Lilacs, whether they bloom in April or May, are icons of spring. Elliot used them in The Waste Land (“April is the cruelest month, breeding Lilacs out of the dead land…”), Shakespeare doesn’t mention the lilac but they had just been imported to Europe at the end of the 16th century. In that way that olfactory memories can be so emphatic (the olfactory bulb is part of the limbic system with easy access to the amygdala which plays a role in emotional memories as countless newspaper articles report). I do not smell a lilac without remembering a hedgerow of them, now plowed under in Princeton University’s relentless march to build, between Baker Rink (which must be too solid to tear down) and the tennis courts (gone like the lilacs) where I’d go in the spring just to inhale lilac perfume.
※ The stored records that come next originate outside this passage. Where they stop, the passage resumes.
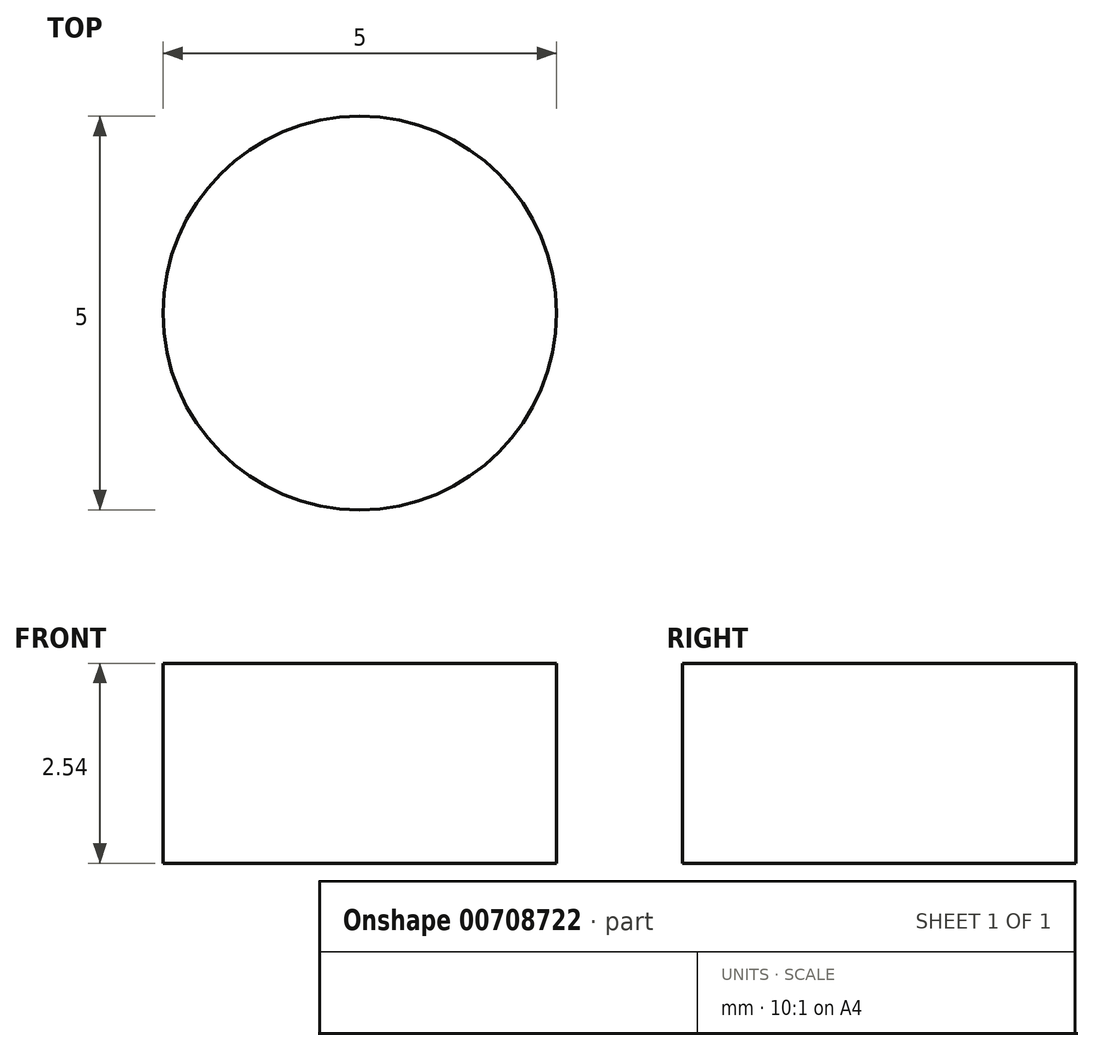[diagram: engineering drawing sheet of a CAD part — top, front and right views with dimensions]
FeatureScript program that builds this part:
annotation { "Feature Type Name" : "Feature", "Feature Type Description" : "" }
export const myFeature = defineFeature(function(context is Context, id is Id, definition is map)
    precondition{}
    {
        {
            var Q0;
            Q0=qCreatedBy(makeId("Top.planeOp"),FACE);
            var sketch = newSketch(context, id + "F0", { "sketchPlane" : qUnion([Q0])});
            skCircle(sketch, "E0", {"center": v(0, 0) * mm, "radius": 2.5 * mm});
            skSolve(sketch);
        }
        {
            var Q0;
            Q0=makeQuery(id+"F0.imprint","IMPRINT",FACE,{"disambiguationData":[TD([[makeQuery(id+"F0.imprint","IMPRINT",EDGE,{"derivedFrom":sQuery(id+"F0.wireOp",EDGE,"E0")}),1.0]])]});
            extrude(context, id + "F1", {"entities" : qUnion([Q0]), "depth" : 2.54 * mm, "offsetDistance" : 25.4 * mm});
        }
    });
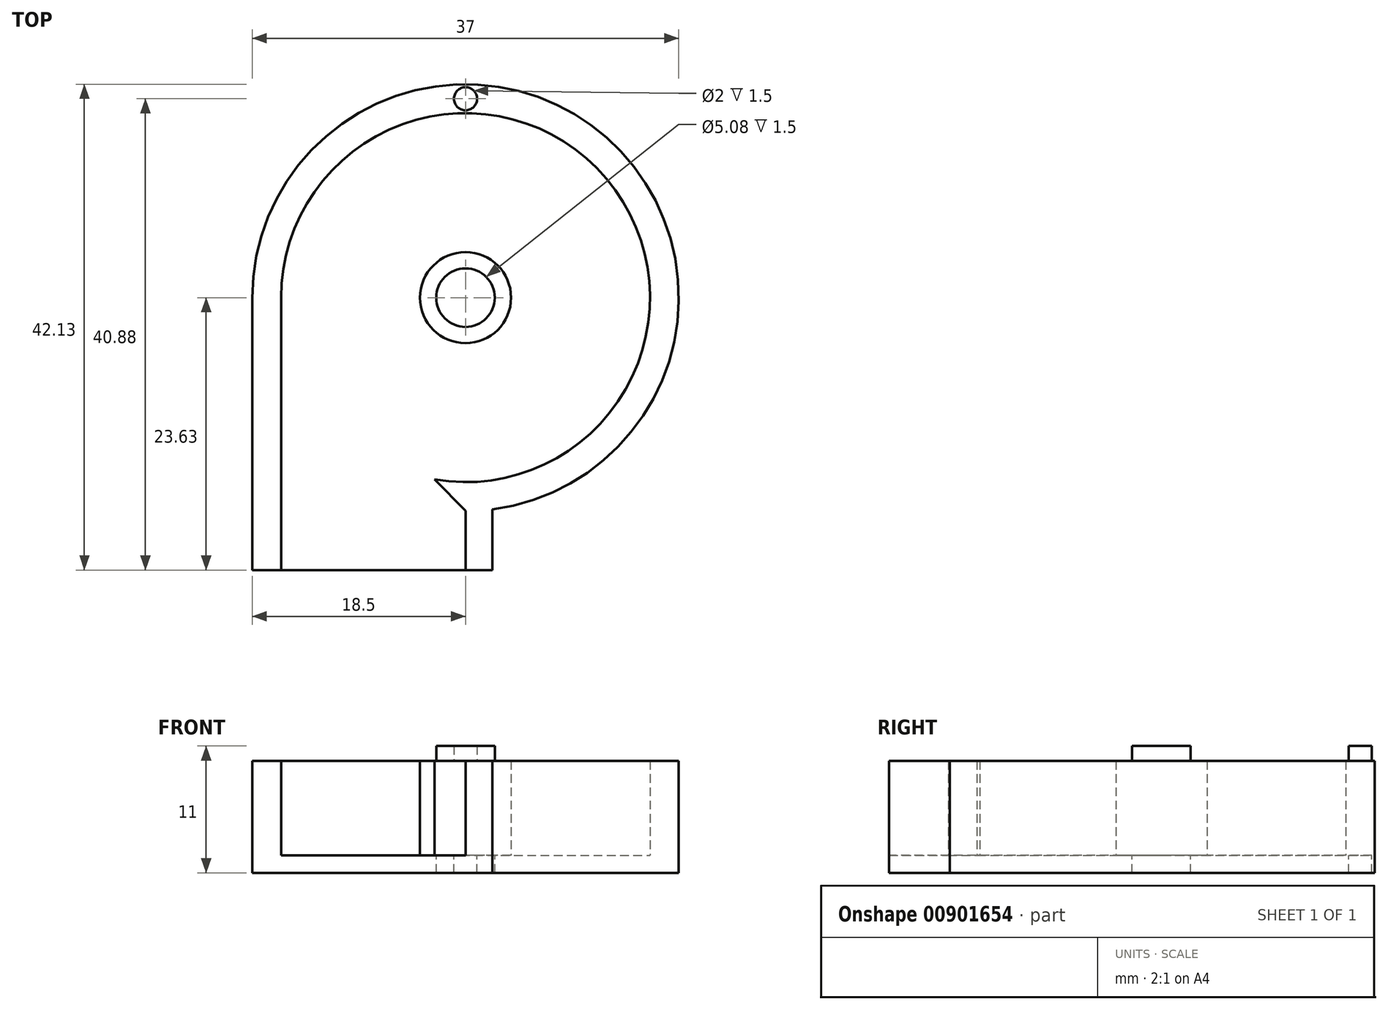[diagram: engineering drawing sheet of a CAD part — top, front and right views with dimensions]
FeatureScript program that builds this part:
annotation { "Feature Type Name" : "Feature", "Feature Type Description" : "" }
export const myFeature = defineFeature(function(context is Context, id is Id, definition is map)
    precondition{}
    {
        {
            var Q0;
            Q0=qCreatedBy(makeId("Top.planeOp"),FACE);
            var sketch = newSketch(context, id + "F0", { "sketchPlane" : qUnion([Q0])});
            skCircle(sketch, "E0", {"center": v(0, 0) * mm, "radius": 16 * mm});
            skCircle(sketch, "E1", {"center": v(0, 0) * mm, "radius": 3.95 * mm});
            skCircle(sketch, "E2", {"center": v(0, 0) * mm, "radius": 18.5 * mm});
            skLineSegment(sketch, "E3", {"start": v(-16, 0) * mm, "end": v(-16, -23.63) * mm});
            skLineSegment(sketch, "E4", {"start": v(-16, -23.63) * mm, "end": v(0, -23.63) * mm});
            skLineSegment(sketch, "E5", {"start": v(0, -23.63) * mm, "end": v(0, -20.05) * mm});
            skLineSegment(sketch, "E6", {"start": v(0, -18.5) * mm, "end": v(-2.69, -15.77) * mm});
            skLineSegment(sketch, "E7", {"start": v(0, -20.05) * mm, "end": v(0, -18.5) * mm});
            skLineSegment(sketch, "E8", {"start": v(-18.5, 0) * mm, "end": v(-18.5, -23.63) * mm});
            skLineSegment(sketch, "E9", {"start": v(-18.5, -23.63) * mm, "end": v(-16, -23.63) * mm});
            skLineSegment(sketch, "E10", {"start": v(0, -16) * mm, "end": v(2.32, -18.35) * mm});
            skLineSegment(sketch, "E11", {"start": v(2.32, -18.35) * mm, "end": v(2.32, -23.63) * mm});
            skLineSegment(sketch, "E12", {"start": v(2.32, -23.63) * mm, "end": v(0, -23.63) * mm});
            skLineSegment(sketch, "E13", {"start": v(-16, 0) * mm, "end": v(-18.5, 0) * mm});
            skCircle(sketch, "E14", {"center": v(0, 0) * mm, "radius": 2.54 * mm});
            skCircle(sketch, "E15", {"center": v(0, 17.25) * mm, "radius": 1 * mm});
            skLineSegment(sketch, "E16", {"start": v(0, 18.5) * mm, "end": v(0, 18.25) * mm, "construction": true});
            skLineSegment(sketch, "E17", {"start": v(0, 16.25) * mm, "end": v(0, 16) * mm, "construction": true});
            skSolve(sketch);
        }
        {
            var Q0;
            {var subQ3=sQuery(id+"F0.wireOp",EDGE,"E6");Q0=makeQuery(id+"F0.imprint","IMPRINT",FACE,{"disambiguationData":[TD([[makeQuery(id+"F0.imprint","IMPRINT",EDGE,{"derivedFrom":subQ3}),-1.0]])]});}
            var Q1;
            {var subQ0=sQuery(id+"F0.wireOp",EDGE,"E4");Q1=makeQuery(id+"F0.imprint","IMPRINT",FACE,{"disambiguationData":[TD([[makeQuery(id+"F0.imprint","IMPRINT",EDGE,{"derivedFrom":subQ0}),1.0]])]});}
            var Q2;
            {var subQ3=sQuery(id+"F0.wireOp",EDGE,"E6");Q2=makeQuery(id+"F0.imprint","IMPRINT",FACE,{"disambiguationData":[TD([[makeQuery(id+"F0.imprint","IMPRINT",EDGE,{"derivedFrom":subQ3}),1.0]])]});}
            var Q3;
            Q3=makeQuery(id+"F0.imprint","IMPRINT",FACE,{"disambiguationData":[TD([[makeQuery(id+"F0.imprint","IMPRINT",EDGE,{"derivedFrom":sQuery(id+"F0.wireOp",EDGE,"E1")}),-1.0]])]});
            var Q4;
            Q4=makeQuery(id+"F0.imprint","IMPRINT",FACE,{"disambiguationData":[TD([[makeQuery(id+"F0.imprint","IMPRINT",EDGE,{"derivedFrom":sQuery(id+"F0.wireOp",EDGE,"E1")}),1.0]])]});
            var Q5;
            {var subQ2=sQuery(id+"F0.wireOp",EDGE,"E10");Q5=makeQuery(id+"F0.imprint","IMPRINT",FACE,{"disambiguationData":[TD([[makeQuery(id+"F0.imprint","IMPRINT",EDGE,{"derivedFrom":subQ2}),1.0]])]});}
            var Q6;
            {var subQ0=sQuery(id+"F0.wireOp",EDGE,"E13");Q6=makeQuery(id+"F0.imprint","IMPRINT",FACE,{"disambiguationData":[TD([[makeQuery(id+"F0.imprint","IMPRINT",EDGE,{"derivedFrom":subQ0}),1.0]])]});}
            var Q7;
            {var subQ0=sQuery(id+"F0.wireOp",EDGE,"E8");Q7=makeQuery(id+"F0.imprint","IMPRINT",FACE,{"disambiguationData":[TD([[makeQuery(id+"F0.imprint","IMPRINT",EDGE,{"derivedFrom":subQ0}),1.0]])]});}
            var Q8;
            Q8=makeQuery(id+"F0.imprint","IMPRINT",FACE,{"disambiguationData":[TD([[makeQuery(id+"F0.imprint","IMPRINT",EDGE,{"derivedFrom":sQuery(id+"F0.wireOp",EDGE,"E5")}),-1.0]])]});
            extrude(context, id + "F1", {"entities" : qUnion([Q0, Q1, Q2, Q3, Q4, Q5, Q6, Q7, Q8]), "oppositeDirection" : true, "depth" : 1.5 * mm, "offsetDistance" : 25.4 * mm});
        }
        {
            var Q0;
            {var subQ0=sQuery(id+"F0.wireOp",EDGE,"E8");Q0=makeQuery(id+"F0.imprint","IMPRINT",FACE,{"disambiguationData":[TD([[makeQuery(id+"F0.imprint","IMPRINT",EDGE,{"derivedFrom":subQ0}),1.0]])]});}
            var Q1;
            {var subQ0=sQuery(id+"F0.wireOp",EDGE,"E13");Q1=makeQuery(id+"F0.imprint","IMPRINT",FACE,{"disambiguationData":[TD([[makeQuery(id+"F0.imprint","IMPRINT",EDGE,{"derivedFrom":subQ0}),1.0]])]});}
            var Q2;
            {var subQ2=sQuery(id+"F0.wireOp",EDGE,"E10");Q2=makeQuery(id+"F0.imprint","IMPRINT",FACE,{"disambiguationData":[TD([[makeQuery(id+"F0.imprint","IMPRINT",EDGE,{"derivedFrom":subQ2}),1.0]])]});}
            var Q3;
            Q3=makeQuery(id+"F0.imprint","IMPRINT",FACE,{"disambiguationData":[TD([[makeQuery(id+"F0.imprint","IMPRINT",EDGE,{"derivedFrom":sQuery(id+"F0.wireOp",EDGE,"E5")}),-1.0]])]});
            var Q4;
            {var subQ0=sQuery(id+"F0.wireOp",EDGE,"E6");Q4=makeQuery(id+"F0.imprint","IMPRINT",FACE,{"disambiguationData":[TD([[makeQuery(id+"F0.imprint","IMPRINT",EDGE,{"derivedFrom":subQ0}),-1.0]])]});}
            var Q5;
            Q5=makeQuery(id+"F0.imprint","IMPRINT",FACE,{"disambiguationData":[TD([[makeQuery(id+"F0.imprint","IMPRINT",EDGE,{"derivedFrom":sQuery(id+"F0.wireOp",EDGE,"E1")}),1.0]])]});
            extrude(context, id + "F2", {"entities" : qUnion([Q0, Q1, Q2, Q3, Q4, Q5]), "operationType" : NewBodyOperationType.ADD, "depth" : 8.2 * mm, "offsetDistance" : 25.4 * mm});
        }
        {
            var Q0;
            Q0=makeQuery(id+"F0.imprint","IMPRINT",FACE,{"disambiguationData":[TD([[makeQuery(id+"F0.imprint","IMPRINT",EDGE,{"derivedFrom":sQuery(id+"F0.wireOp",EDGE,"E15")}),1.0]])]});
            var Q1;
            Q1=makeQuery(id+"F0.imprint","IMPRINT",FACE,{"disambiguationData":[TD([[makeQuery(id+"F0.imprint","IMPRINT",EDGE,{"derivedFrom":sQuery(id+"F0.wireOp",EDGE,"E14")}),1.0]])]});
            extrude(context, id + "F3", {"entities" : qUnion([Q0, Q1]), "operationType" : NewBodyOperationType.ADD, "depth" : 9.5 * mm, "offsetDistance" : 25.4 * mm});
        }
    });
Of Walden’s three spring harbingers, the other two — the drooping arc in the Western night sky of Venus and the warbling song of a Hermit thrush — don’t come close to embodying the nostalgia of the lilac. Whitman may have taken license with the blooming date of lilacs, and maybe he wasn’t a birder. The thrush winters over along the Eastern seaboard as far north as Rhode Island so hearing a thrush does not signal spring to me. Maybe that’s why Whitman leads with the lilac. No matter the seasonal veracity, the first few lines of his poem are enough to connect my April budding lilacs to Lincoln’s assassination for an annual memorial. And I’ll try to report to the correct date on which my lilacs bloom to the citizen science project.

 

2 comments
  1. David said:

    Susan,

    This is lovely. Do you know the Hindemith composition of the same name? “When Lilacs Last in the Dooryard Bloom’d: A Requiem for those we love”

  2. One regret I have about living in the South is the dearth of lilacs. It’s simply too hot here for them to thrive. Remember the dense lilac bushes up Cleveland Lane at the Johnson’s house, that bordered Lilac Lane? Mother and I used to walk up at night and snip an armful of blooms. She always said, “There are so many. No one will miss these.”